The big NASA x SpaceX collab is going to be out of this world

There was no chance of postponing — the intergalactic supply chain depends on this launch.

Photo by Joe Raedle/Getty Images

The big NASA x SpaceX collab is going to be out of this world

Even a pandemic can’t bring NASA down: On Wednesday, the space agency will team up with SpaceX for the first-ever public-private space launch.

Two veteran astronauts will hop aboard SpaceX’s Crew Dragon and lift off to the International Space Station — and if all goes well, it might clear the launchpad for private space companies everywhere.

Virgin Orbit, which is trying to trailblaze a path for low-budget space travel, is in the game too — firing off a small rocket from one of its jumbo jets.

Watching from the wings is Jeff Bezos’ Blue Origin, which has a rocket of its own it’s hoping to test. 

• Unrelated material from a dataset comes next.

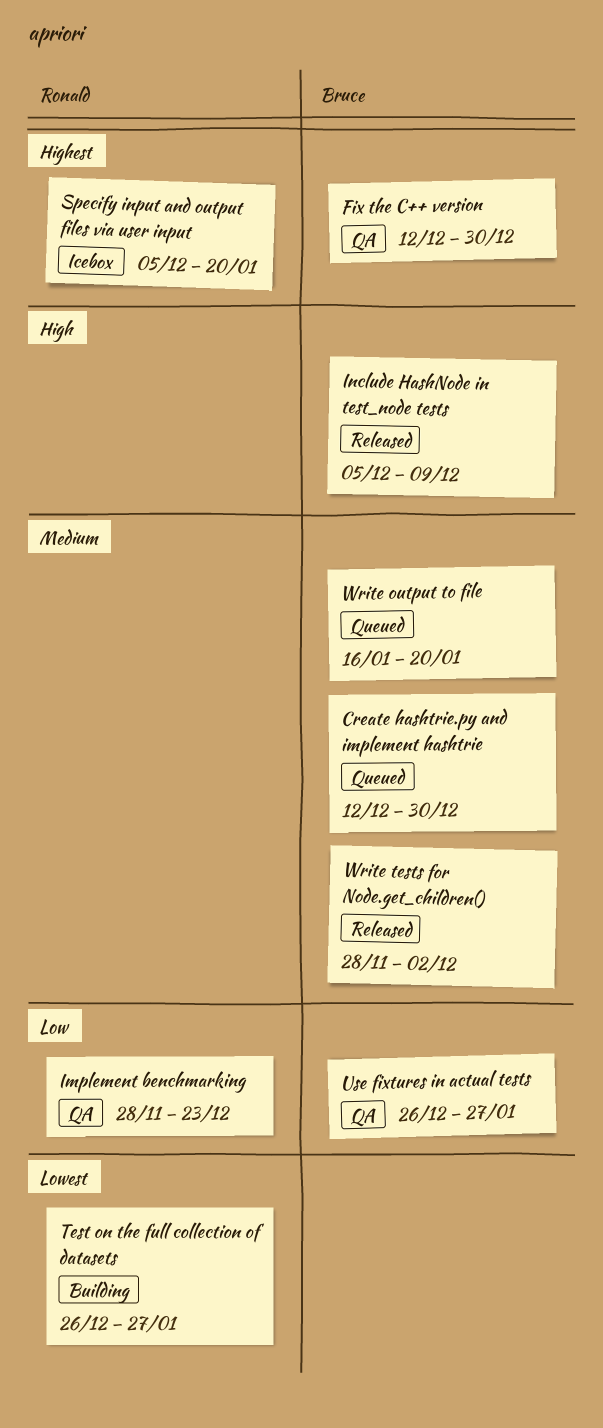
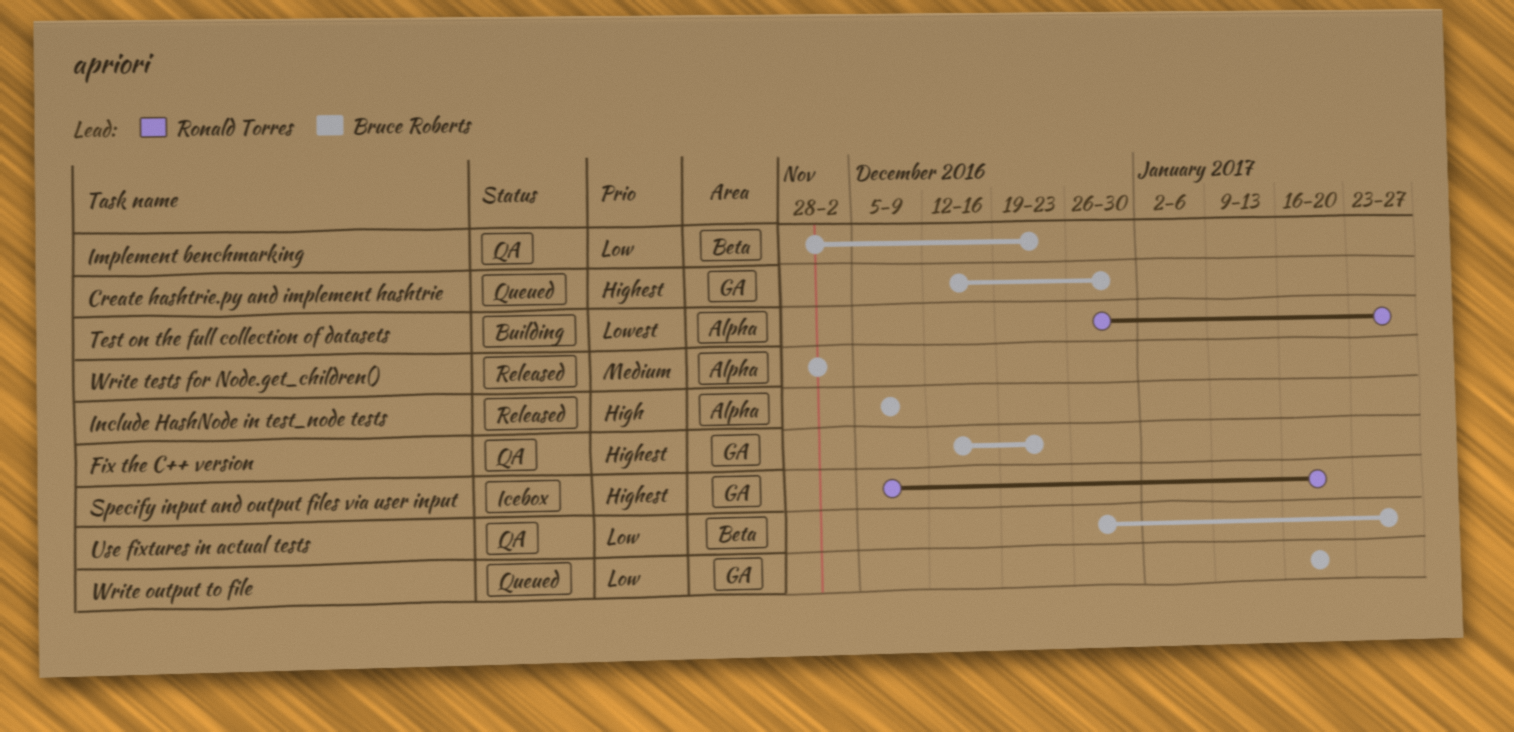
Create hashtrie.py and implement hashtrie, priority: Medium -> Highest
Fix the C++ version, due: Dec 30 -> Dec 23
Implement benchmarking, owner: Ronald Torres -> Bruce Roberts
Write output to file, priority: Medium -> Low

You think Earth’s supply chains are a mess? 

Try living in space.

You might be wondering why, in the middle of a pandemic, we are so eager to send humans into outer space. But as Engadget explained, space travel is so tightly scheduled that even one postponement could mess up the whole system. 

Take the International Space Station: Space agencies time their departures and arrivals to maximize resources. 

Astronauts bouncing around the ISS aren’t able to grow their own food in space quite yet, Matt Damon be damned, and they need refills from new travelers. A launch like this one can’t wait.

Also pressing: There’s no laundry machine floating outside the space station. If you’ve ever gone camping for a little too long without clean clothes, you can imagine how those astronauts are feeling right now. 

The team guiding the Curiosity Rover? They’re WFH now

In some ways, astronauts are lucky: Quarantine has not been so simple for NASA’s team of engineers. Many rely on supercomputers and sophisticated 3D goggles to do their work, which they can’t just lug into the living room. 

The Rover team has had to downgrade some of its equipment — like their fellow earthlings, the group uses red-and-blue 3D glasses for now — but it’s working out okay.

In late March, 2 days after they switched to home computers, the engineers successfully guided the rover into drilling for a rock sample on Mars.